#### Task goal
Would you copy out, exactly as written, each line from the one containing "(IHC) (DAB (3,3'-diaminobenzidine))" to the end of the records below?

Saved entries

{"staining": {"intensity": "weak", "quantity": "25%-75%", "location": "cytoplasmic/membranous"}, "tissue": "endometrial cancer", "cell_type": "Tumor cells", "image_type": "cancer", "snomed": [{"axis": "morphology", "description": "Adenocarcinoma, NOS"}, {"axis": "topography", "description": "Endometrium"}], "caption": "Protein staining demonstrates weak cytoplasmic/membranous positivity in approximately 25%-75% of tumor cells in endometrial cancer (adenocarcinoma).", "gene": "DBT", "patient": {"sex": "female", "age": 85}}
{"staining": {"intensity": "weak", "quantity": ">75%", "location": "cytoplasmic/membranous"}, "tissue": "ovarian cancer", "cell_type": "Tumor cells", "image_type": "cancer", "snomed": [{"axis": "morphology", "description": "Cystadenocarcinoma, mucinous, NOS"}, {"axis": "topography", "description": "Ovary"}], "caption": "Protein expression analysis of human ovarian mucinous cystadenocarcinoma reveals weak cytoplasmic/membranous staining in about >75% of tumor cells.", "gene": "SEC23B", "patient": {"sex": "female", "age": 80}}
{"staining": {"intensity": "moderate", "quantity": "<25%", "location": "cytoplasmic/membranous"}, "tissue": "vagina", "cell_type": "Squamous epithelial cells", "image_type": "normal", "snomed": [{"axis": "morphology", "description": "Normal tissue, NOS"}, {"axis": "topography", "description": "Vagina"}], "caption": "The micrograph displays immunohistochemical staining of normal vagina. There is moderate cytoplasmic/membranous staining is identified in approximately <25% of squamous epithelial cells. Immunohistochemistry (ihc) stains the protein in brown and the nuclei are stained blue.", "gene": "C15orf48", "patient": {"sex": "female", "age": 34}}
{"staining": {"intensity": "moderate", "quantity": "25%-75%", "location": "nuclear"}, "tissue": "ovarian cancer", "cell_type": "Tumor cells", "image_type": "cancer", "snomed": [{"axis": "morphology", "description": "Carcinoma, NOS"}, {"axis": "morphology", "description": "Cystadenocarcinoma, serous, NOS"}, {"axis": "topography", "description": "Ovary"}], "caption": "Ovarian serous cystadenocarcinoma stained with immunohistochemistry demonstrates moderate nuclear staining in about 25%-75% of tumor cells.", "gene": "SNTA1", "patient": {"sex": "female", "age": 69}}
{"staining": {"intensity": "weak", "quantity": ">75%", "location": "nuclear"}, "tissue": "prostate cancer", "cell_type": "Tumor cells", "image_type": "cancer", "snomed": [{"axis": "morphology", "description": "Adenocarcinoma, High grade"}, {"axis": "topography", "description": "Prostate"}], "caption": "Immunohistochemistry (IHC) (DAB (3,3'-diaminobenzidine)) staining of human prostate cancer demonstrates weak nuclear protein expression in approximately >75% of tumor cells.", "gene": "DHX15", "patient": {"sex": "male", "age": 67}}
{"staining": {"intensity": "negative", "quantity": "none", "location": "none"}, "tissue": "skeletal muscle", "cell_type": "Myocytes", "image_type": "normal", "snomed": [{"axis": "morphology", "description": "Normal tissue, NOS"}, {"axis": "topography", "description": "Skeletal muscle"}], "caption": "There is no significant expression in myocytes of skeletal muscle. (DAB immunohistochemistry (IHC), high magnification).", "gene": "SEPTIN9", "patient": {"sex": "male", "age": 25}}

#### Written solution
{"staining": {"intensity": "weak", "quantity": ">75%", "location": "nuclear"}, "tissue": "prostate cancer", "cell_type": "Tumor cells", "image_type": "cancer", "snomed": [{"axis": "morphology", "description": "Adenocarcinoma, High grade"}, {"axis": "topography", "description": "Prostate"}], "caption": "Immunohistochemistry (IHC) (DAB (3,3'-diaminobenzidine)) staining of human prostate cancer demonstrates weak nuclear protein expression in approximately >75% of tumor cells.", "gene": "DHX15", "patient": {"sex": "male", "age": 67}}
{"staining": {"intensity": "negative", "quantity": "none", "location": "none"}, "tissue": "skeletal muscle", "cell_type": "Myocytes", "image_type": "normal", "snomed": [{"axis": "morphology", "description": "Normal tissue, NOS"}, {"axis": "topography", "description": "Skeletal muscle"}], "caption": "There is no significant expression in myocytes of skeletal muscle. (DAB immunohistochemistry (IHC), high magnification).", "gene": "SEPTIN9", "patient": {"sex": "male", "age": 25}}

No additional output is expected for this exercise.